:: INFORMATION PROVIDED ::

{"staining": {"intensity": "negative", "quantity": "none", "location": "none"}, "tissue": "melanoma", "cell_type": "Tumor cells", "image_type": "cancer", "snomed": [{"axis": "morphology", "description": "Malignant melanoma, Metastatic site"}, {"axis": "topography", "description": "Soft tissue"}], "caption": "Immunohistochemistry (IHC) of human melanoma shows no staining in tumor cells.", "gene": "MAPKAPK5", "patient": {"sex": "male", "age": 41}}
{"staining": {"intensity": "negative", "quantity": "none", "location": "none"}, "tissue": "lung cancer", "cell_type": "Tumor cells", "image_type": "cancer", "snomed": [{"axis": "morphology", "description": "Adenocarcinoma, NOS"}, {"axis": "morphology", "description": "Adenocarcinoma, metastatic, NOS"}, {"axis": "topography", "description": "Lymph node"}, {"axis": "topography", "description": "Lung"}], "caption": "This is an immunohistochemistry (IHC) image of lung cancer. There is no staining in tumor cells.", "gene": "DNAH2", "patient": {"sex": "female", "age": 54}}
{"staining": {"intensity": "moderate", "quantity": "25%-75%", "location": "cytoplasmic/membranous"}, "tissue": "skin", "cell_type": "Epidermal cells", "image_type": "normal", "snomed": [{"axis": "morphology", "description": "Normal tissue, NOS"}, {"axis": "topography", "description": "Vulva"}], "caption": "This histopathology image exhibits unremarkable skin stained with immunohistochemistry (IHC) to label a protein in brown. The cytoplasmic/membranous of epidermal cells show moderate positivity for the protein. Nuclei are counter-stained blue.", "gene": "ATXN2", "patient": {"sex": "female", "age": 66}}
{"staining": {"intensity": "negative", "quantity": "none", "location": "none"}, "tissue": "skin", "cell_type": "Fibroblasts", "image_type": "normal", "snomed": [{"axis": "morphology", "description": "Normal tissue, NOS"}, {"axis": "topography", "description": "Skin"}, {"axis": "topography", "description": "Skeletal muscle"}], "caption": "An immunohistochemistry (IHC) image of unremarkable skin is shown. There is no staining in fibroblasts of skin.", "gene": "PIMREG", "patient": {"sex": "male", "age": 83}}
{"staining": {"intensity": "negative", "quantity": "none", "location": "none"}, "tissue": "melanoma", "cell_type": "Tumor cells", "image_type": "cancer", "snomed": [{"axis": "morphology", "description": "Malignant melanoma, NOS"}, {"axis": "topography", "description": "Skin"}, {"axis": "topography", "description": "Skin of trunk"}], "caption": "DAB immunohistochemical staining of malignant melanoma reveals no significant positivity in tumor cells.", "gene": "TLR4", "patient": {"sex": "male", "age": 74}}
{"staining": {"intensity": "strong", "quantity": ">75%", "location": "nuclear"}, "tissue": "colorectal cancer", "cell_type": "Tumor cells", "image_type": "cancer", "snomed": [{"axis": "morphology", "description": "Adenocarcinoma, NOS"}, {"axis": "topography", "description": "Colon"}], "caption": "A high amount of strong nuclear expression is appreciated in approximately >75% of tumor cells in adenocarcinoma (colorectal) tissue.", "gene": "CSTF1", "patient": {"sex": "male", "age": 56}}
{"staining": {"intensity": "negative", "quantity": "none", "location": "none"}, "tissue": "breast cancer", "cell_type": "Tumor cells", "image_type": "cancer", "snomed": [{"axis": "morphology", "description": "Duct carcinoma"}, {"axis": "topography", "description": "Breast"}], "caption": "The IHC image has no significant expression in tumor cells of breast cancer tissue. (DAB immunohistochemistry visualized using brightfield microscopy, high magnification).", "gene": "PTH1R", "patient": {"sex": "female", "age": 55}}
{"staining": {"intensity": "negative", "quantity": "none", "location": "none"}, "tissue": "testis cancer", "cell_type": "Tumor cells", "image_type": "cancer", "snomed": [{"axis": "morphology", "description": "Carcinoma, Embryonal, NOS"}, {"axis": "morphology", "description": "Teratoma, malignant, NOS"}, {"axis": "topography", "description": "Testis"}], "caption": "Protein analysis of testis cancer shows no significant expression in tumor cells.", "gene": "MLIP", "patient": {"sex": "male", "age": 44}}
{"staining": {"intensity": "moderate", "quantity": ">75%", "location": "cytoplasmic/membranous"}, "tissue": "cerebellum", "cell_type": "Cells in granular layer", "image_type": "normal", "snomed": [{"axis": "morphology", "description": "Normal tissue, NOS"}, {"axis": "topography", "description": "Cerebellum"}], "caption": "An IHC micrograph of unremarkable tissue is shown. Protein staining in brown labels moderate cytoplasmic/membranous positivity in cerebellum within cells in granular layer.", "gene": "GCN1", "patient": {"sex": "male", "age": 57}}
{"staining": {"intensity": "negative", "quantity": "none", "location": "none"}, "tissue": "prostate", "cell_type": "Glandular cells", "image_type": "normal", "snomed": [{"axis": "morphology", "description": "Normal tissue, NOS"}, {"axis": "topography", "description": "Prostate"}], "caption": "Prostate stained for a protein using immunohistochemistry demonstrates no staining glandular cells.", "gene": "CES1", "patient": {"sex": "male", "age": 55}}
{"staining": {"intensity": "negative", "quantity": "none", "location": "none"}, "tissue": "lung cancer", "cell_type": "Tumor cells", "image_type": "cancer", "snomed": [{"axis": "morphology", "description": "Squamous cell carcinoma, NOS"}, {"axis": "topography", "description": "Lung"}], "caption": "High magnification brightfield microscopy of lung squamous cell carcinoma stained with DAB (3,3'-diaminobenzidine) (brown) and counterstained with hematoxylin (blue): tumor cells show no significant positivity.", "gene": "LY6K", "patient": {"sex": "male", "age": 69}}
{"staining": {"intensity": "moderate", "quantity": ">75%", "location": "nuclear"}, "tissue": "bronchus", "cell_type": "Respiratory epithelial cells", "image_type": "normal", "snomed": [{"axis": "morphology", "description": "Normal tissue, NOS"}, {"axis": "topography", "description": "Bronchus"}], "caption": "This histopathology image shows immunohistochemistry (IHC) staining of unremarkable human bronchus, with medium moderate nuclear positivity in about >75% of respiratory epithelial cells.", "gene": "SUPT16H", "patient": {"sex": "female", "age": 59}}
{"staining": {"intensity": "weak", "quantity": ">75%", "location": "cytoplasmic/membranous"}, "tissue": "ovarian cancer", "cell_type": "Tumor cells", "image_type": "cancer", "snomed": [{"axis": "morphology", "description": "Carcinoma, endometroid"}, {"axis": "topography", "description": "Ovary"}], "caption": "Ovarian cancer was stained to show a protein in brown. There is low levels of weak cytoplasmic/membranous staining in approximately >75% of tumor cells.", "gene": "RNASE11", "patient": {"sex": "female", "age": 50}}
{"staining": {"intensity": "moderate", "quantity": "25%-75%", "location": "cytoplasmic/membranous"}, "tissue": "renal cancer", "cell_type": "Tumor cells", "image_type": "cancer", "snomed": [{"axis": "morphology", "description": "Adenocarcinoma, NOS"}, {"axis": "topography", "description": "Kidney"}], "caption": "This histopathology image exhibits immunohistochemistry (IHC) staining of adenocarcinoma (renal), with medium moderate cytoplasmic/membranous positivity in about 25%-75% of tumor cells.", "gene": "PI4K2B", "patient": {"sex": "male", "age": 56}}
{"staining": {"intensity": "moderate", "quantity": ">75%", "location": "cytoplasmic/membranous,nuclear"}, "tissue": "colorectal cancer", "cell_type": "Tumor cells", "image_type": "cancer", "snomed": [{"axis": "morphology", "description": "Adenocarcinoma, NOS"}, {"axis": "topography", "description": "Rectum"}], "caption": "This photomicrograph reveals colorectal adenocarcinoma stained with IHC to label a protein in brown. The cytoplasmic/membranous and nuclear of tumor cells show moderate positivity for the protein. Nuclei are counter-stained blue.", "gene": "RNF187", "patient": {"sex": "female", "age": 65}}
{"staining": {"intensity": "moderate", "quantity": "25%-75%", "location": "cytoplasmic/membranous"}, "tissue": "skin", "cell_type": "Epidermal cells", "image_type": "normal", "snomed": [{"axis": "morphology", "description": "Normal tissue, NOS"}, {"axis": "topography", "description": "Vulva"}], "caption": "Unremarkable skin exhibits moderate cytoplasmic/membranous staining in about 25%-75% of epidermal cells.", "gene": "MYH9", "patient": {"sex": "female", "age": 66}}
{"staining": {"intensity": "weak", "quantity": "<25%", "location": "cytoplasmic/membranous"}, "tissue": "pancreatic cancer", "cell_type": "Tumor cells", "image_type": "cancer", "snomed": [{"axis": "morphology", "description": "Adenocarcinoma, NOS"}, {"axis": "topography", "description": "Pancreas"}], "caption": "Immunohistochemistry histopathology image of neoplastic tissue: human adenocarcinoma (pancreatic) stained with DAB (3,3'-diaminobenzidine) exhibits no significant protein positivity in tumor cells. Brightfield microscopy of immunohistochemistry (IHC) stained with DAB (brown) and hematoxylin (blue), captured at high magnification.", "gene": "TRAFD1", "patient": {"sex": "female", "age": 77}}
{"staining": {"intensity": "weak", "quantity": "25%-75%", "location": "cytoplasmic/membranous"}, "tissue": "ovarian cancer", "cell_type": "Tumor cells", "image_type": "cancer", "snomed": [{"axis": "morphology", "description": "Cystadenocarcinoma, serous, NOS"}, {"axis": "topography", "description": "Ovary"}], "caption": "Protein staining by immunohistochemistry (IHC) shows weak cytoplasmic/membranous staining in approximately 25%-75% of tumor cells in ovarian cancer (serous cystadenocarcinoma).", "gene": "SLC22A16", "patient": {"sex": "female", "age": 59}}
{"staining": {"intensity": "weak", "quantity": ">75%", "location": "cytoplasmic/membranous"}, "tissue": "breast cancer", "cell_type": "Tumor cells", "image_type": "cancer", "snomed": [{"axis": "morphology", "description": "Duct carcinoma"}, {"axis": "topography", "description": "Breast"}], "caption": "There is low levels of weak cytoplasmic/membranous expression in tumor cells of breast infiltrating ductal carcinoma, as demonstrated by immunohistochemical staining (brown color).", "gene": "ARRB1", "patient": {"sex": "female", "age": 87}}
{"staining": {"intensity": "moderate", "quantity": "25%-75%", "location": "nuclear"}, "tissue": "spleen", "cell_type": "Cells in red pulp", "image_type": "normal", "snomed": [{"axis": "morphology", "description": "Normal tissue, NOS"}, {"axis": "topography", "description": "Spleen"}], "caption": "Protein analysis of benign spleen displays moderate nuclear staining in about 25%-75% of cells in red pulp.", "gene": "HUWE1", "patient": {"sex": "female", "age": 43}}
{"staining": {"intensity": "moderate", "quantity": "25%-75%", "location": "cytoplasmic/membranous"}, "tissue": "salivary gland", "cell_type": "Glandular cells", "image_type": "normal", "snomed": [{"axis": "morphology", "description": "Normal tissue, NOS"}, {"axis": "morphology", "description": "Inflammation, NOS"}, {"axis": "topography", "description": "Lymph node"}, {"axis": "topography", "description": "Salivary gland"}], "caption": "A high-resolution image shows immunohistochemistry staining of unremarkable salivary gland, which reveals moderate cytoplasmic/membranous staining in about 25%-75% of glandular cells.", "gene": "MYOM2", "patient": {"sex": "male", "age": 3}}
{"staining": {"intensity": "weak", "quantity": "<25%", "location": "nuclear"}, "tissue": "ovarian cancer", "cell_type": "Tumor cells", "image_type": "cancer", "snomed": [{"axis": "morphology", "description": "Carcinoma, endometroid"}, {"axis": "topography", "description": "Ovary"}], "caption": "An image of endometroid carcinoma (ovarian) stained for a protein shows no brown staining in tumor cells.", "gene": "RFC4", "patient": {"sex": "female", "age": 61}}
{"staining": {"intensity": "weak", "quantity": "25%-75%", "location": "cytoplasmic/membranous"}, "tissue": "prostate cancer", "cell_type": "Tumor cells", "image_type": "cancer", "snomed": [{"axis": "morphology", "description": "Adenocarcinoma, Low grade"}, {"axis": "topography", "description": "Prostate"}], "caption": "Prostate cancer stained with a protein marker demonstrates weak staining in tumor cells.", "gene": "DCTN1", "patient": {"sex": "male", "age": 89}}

:::

» TASK ITEM:
Please reproduce, word for word, every line from the line with "image of endometroid" to the final line above, including both ends.

» TASK RESULT:
{"staining": {"intensity": "weak", "quantity": "<25%", "location": "nuclear"}, "tissue": "ovarian cancer", "cell_type": "Tumor cells", "image_type": "cancer", "snomed": [{"axis": "morphology", "description": "Carcinoma, endometroid"}, {"axis": "topography", "description": "Ovary"}], "caption": "An image of endometroid carcinoma (ovarian) stained for a protein shows no brown staining in tumor cells.", "gene": "RFC4", "patient": {"sex": "female", "age": 61}}
{"staining": {"intensity": "weak", "quantity": "25%-75%", "location": "cytoplasmic/membranous"}, "tissue": "prostate cancer", "cell_type": "Tumor cells", "image_type": "cancer", "snomed": [{"axis": "morphology", "description": "Adenocarcinoma, Low grade"}, {"axis": "topography", "description": "Prostate"}], "caption": "Prostate cancer stained with a protein marker demonstrates weak staining in tumor cells.", "gene": "DCTN1", "patient": {"sex": "male", "age": 89}}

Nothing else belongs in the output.